> [Assignment]:
The answer is to be one number: the count of lines in this listing that have the string "meiner".

+++ Provided data

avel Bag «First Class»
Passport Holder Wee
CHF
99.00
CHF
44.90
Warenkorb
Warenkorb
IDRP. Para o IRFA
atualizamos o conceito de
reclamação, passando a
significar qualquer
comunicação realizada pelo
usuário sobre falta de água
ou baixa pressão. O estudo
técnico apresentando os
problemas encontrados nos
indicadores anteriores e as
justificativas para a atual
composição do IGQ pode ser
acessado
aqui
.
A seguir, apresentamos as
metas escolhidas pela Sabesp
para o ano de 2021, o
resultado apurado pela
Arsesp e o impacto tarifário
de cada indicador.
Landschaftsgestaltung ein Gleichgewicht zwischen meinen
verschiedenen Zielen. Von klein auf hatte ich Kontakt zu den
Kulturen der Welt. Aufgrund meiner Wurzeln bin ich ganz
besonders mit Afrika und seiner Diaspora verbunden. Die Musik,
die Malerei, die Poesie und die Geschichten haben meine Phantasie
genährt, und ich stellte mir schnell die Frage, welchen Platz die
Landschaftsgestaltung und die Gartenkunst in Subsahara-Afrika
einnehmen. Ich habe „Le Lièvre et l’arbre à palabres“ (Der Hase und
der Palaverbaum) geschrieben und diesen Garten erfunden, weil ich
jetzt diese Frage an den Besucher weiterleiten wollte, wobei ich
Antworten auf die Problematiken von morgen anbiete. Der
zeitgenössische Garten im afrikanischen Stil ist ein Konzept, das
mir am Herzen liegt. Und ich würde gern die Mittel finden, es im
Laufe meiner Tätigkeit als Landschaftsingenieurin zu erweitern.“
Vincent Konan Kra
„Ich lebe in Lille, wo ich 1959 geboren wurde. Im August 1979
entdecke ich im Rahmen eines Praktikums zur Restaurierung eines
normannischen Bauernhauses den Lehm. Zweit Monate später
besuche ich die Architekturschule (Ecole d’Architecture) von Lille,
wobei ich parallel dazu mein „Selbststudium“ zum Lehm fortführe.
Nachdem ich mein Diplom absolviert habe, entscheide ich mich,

++++++

> [Result of the exercise]:
2